| Exercise prompt |
Copy the section of the listing that opens with the line containing "Foto: Hamburg Innovation" and closes with the line containing "Kameraperspektiven, die sich". Include both of those lines and reproduce every line without changes.

| Data for processing |
<<<<

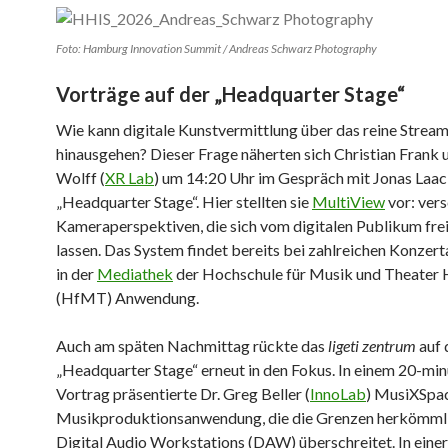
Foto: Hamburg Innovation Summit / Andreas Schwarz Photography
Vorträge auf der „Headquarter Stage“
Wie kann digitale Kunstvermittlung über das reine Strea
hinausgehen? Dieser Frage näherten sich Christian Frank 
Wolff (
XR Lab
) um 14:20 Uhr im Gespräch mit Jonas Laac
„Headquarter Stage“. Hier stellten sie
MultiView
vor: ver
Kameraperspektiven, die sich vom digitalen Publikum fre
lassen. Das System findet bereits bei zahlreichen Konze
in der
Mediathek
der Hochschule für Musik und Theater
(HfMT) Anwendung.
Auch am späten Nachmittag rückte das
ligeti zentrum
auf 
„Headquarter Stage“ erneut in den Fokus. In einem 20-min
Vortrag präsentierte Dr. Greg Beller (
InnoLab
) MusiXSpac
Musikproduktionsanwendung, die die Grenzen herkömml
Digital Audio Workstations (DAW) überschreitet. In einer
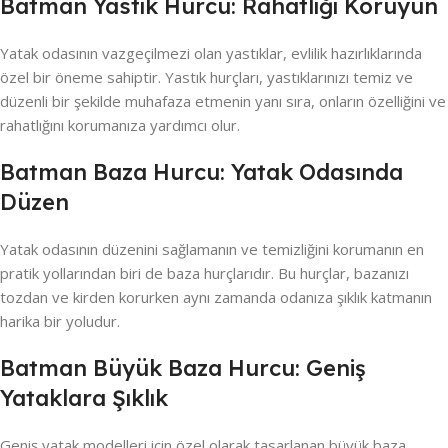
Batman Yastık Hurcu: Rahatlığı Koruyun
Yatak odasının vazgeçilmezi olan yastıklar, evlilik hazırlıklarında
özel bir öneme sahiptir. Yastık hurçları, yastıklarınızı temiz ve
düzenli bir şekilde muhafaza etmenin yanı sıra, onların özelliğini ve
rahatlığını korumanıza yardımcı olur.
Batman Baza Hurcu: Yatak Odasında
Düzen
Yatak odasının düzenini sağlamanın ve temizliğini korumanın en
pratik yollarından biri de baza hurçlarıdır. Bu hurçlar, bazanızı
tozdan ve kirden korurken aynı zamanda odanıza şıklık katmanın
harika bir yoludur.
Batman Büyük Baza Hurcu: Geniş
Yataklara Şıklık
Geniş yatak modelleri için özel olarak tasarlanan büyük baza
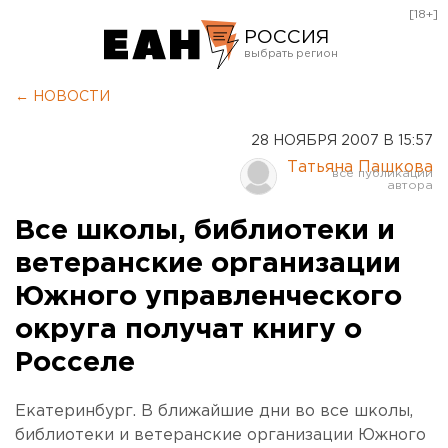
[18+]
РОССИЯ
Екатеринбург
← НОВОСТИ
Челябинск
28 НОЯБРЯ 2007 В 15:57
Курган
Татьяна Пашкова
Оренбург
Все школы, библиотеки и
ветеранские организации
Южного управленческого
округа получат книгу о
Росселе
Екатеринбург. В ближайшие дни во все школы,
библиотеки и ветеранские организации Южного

>>>>
<<<<

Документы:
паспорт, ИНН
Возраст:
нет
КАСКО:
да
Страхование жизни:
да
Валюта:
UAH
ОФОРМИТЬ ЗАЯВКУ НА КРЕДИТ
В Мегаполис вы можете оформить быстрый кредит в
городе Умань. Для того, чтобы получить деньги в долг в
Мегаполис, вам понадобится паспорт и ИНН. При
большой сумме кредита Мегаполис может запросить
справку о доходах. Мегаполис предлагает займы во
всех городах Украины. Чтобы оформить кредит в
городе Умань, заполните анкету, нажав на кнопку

>>>>

| Exercise output |
Foto: Hamburg Innovation Summit / Andreas Schwarz Photography
Vorträge auf der „Headquarter Stage“
Wie kann digitale Kunstvermittlung über das reine Strea
hinausgehen? Dieser Frage näherten sich Christian Frank 
Wolff (
XR Lab
) um 14:20 Uhr im Gespräch mit Jonas Laac
„Headquarter Stage“. Hier stellten sie
MultiView
vor: ver
Kameraperspektiven, die sich vom digitalen Publikum fre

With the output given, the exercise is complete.